I nodded my head and smiled each time a mother told me not to worry about how my baby came into the world. But something about this concept felt inherently wrong. I didn’t want to feel demonized for caring about how my baby was born. This was my baby and this would be my first time giving birth; it would be a day I would remember forever. Why shouldn’t it be important? The truth was, choices about my birth felt significant to me, and I wasn’t sure why they would be viewed as controlling, ignorant, or irrelevant.
The people who emphasized that my choices about my body and my baby had some (or any) importance were few and far between. But why? From labor preferences, to comfort and coping mechanisms, to what happens in the immediate postpartum, and how your body recovers from birth, these choices are of great value. They impact your first precious moments with your baby, your breastfeeding relationship, and your feelings about your birth, too.
At 24, I was learning this anti-feminist notion that women’s — especially pregnant women’s — choices about their own bodies didn’t matter.
Mothers-to-be routinely absorb messages telling them that they shouldn’t get a say in how they give birth. And often, when they do have preferences, they are more likely to be mocked by their care providers. The narrative of calling women “controlling” or “unreasonable” for desiring to make choices about their own bodies might be centuries old, but it’s certainly not a thing of the past. And it’s not something we should be so willing to accept, the way so many mothers (and even my doctor), suggested.
The truth is, if your doctor is unsupportive of you for having educated yourself about your birth, you should probably be seeking a new one. The idea that women should remain quiet and simply accept one-sided care or disrespect is not a good one. Shaming women for wanting to make important decisions — decisions that have a huge impact on their overall health and the health of their baby — is a damaging ideology that leads to women feeling unsafe and unsupported during birth.
What we really need to be telling birthing women is that we support their choices — whatever those choices look like.

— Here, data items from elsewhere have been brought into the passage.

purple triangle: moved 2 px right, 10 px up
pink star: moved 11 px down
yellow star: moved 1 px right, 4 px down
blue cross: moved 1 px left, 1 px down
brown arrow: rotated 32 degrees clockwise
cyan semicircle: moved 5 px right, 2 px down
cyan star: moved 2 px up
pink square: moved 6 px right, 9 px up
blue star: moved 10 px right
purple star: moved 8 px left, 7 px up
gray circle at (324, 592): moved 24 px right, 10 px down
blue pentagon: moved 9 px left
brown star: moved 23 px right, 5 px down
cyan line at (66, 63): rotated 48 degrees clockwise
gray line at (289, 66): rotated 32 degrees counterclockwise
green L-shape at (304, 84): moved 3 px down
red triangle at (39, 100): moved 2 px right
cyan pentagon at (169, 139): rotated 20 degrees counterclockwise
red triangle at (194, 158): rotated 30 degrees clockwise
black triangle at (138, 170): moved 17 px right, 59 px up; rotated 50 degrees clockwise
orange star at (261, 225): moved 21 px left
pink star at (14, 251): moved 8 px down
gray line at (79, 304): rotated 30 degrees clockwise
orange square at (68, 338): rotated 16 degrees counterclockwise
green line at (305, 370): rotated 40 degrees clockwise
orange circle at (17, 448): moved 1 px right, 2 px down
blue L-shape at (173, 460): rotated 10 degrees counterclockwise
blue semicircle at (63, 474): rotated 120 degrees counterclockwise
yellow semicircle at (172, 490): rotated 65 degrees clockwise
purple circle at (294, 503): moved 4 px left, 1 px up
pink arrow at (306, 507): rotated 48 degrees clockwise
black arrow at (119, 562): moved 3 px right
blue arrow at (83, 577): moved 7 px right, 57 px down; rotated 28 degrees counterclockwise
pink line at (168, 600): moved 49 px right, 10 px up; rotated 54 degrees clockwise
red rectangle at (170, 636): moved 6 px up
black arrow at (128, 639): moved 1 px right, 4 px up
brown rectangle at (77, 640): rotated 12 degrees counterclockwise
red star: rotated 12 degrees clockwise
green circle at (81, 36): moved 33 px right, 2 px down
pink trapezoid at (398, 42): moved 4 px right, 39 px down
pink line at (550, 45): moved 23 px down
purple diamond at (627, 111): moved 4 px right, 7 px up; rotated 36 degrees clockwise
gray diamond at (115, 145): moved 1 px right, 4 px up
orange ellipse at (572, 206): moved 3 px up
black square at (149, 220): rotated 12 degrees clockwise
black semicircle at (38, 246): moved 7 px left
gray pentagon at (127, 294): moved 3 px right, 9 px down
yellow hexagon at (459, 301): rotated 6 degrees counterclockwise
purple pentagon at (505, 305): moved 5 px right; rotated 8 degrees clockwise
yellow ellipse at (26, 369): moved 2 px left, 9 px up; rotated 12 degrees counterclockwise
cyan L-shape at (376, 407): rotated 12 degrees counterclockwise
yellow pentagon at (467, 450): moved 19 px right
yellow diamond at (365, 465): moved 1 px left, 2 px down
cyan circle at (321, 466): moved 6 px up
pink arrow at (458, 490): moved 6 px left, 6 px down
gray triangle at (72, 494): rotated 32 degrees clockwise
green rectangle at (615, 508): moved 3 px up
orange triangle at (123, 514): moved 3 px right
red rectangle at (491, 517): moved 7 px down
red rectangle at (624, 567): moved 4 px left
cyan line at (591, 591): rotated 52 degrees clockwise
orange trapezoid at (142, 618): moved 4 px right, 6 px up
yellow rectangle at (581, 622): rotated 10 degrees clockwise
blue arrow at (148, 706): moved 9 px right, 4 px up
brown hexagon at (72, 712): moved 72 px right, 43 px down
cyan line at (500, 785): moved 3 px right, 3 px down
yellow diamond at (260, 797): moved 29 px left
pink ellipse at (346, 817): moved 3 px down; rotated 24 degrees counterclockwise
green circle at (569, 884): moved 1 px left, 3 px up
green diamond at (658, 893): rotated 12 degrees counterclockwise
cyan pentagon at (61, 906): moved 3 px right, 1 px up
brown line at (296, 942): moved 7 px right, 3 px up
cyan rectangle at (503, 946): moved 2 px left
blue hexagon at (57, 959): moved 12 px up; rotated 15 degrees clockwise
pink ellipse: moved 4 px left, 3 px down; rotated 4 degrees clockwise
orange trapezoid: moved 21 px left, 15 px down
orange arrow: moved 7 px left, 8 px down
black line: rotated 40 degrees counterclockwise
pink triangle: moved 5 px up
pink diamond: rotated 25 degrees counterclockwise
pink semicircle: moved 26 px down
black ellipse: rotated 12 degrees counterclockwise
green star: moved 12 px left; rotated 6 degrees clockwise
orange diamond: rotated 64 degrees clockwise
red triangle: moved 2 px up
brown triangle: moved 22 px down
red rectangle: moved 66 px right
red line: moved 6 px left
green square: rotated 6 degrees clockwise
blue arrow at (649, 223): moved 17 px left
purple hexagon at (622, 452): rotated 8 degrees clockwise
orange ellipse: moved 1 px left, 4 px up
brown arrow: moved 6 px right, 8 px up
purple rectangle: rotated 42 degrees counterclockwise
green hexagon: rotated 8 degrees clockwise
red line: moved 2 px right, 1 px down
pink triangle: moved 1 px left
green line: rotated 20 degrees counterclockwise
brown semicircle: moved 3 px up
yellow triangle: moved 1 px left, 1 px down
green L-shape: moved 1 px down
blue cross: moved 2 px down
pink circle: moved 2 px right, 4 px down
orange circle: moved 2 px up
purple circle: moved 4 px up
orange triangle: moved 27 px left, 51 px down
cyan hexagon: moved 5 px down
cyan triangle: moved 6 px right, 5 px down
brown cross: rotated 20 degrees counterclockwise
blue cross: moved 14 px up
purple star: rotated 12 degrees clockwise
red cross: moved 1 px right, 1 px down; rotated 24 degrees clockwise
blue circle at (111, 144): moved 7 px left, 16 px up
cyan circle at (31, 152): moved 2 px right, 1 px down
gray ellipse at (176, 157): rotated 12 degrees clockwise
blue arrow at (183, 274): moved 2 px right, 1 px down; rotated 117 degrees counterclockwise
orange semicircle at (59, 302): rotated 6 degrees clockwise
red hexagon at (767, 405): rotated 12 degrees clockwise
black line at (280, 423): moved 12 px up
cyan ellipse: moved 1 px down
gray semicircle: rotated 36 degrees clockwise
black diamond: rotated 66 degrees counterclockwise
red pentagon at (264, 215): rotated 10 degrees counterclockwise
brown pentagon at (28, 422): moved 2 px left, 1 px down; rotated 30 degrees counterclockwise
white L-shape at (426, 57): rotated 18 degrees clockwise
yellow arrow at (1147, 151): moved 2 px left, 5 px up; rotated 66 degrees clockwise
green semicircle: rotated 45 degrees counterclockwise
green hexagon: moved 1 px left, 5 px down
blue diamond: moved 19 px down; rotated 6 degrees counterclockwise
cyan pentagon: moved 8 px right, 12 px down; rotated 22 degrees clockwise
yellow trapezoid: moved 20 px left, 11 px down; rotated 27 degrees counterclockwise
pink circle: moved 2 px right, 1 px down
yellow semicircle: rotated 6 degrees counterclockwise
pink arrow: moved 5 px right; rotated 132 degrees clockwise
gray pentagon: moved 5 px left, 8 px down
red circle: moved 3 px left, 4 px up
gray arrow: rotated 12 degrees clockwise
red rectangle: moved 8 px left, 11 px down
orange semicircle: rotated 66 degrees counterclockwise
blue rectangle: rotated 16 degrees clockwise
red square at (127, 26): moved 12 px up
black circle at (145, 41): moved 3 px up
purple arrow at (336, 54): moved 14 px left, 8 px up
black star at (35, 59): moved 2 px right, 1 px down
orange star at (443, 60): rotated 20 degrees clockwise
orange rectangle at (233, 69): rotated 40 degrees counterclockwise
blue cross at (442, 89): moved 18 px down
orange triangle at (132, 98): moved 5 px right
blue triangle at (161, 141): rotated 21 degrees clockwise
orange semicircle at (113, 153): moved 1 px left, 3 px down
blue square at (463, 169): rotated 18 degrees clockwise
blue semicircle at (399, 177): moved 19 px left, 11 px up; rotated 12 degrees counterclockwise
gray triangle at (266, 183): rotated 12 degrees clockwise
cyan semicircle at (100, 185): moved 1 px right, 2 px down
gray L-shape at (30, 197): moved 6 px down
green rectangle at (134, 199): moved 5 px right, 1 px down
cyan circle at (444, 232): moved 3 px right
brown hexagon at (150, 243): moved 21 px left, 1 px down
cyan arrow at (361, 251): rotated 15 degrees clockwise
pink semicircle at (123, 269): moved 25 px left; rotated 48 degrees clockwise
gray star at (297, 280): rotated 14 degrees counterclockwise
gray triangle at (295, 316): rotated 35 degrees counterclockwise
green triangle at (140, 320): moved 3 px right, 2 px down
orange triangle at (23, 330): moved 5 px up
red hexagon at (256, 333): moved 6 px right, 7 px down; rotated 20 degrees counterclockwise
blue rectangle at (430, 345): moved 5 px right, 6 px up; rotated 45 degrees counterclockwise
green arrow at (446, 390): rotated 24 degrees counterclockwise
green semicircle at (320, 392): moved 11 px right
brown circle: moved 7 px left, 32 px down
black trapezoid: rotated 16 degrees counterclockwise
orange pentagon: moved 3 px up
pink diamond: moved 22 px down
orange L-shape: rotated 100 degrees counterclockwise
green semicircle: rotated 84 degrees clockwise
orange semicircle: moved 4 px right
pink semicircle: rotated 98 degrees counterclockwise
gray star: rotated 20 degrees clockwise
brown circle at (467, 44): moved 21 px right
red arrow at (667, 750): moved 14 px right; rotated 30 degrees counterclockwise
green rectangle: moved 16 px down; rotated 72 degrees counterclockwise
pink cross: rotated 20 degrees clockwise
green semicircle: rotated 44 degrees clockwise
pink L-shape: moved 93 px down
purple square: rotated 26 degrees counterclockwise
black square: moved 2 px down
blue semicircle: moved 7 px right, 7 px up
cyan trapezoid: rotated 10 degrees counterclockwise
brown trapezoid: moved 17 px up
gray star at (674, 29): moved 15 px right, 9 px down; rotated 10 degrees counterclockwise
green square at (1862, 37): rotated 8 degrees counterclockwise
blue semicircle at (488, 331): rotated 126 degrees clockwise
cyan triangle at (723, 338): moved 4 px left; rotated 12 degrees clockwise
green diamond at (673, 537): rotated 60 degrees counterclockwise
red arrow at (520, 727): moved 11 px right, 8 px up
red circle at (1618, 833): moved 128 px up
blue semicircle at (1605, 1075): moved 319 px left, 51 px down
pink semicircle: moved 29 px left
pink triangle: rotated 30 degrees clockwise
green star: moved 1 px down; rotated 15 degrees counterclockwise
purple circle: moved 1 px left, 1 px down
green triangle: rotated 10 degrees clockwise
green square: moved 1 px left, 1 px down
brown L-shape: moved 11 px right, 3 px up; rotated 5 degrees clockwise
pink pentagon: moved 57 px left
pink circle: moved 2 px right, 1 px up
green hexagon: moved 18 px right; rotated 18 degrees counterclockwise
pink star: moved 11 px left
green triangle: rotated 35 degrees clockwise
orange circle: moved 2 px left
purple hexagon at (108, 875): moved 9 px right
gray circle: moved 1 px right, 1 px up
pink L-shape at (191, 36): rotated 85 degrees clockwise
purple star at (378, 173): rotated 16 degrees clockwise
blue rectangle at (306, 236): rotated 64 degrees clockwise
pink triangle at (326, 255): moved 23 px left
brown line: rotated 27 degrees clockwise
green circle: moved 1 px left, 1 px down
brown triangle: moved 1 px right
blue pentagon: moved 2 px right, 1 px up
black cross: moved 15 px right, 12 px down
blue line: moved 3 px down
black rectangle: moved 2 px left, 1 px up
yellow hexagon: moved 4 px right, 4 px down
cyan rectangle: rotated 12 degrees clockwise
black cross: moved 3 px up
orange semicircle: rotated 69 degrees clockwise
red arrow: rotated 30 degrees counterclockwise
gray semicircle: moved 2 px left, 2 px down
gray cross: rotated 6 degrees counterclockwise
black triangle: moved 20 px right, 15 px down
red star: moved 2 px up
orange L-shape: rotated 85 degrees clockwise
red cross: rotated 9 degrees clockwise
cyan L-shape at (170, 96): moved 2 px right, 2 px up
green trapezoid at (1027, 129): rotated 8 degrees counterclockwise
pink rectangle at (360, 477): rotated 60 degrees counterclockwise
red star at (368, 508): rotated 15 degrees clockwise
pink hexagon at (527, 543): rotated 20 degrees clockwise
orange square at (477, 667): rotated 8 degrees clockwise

Studies show that women’s feelings about their birth had more to do with having choices, than specific details about the birth itself. Women are also less likely to develop post-traumatic stress disorder (PTSD), or suffer from birth trauma when presented with choices. Additionally, easier postpartum periods have been reported with supported birth. This is why we hear so much about the presence of doulas. It’s not only because doulas improve birth outcomes, but because they leave women feeling continuously comforted, acknowledged, and much more at ease during and after delivery.
Are there times when birth preferences need to be amended or even thrown out the window completely? Absolutely, but that doesn’t mean women shouldn’t plan for the best birth possible. In fact, it’s the very idea that women shouldn’t be proactive about their own births that inhibits positive birth outcomes. A birth that happens without any planning, support, or knowledge of your provider’s birth policies isn’t likely to resemble the birth you imagined.
Not every birth goes off without a hitch, which is why planning with a supportive care-provider is such a positive thing. Because if you don’t know your options, you can’t be an active participant in decisions about your body, your baby, or your birth. Perhaps what women don’t hear enough is that their body and their birth belong to them.
Women’s choices about their own bodies matter and always will. And no matter what kind of birth a woman desires, “I will support you” is the only thing she really needs to hear.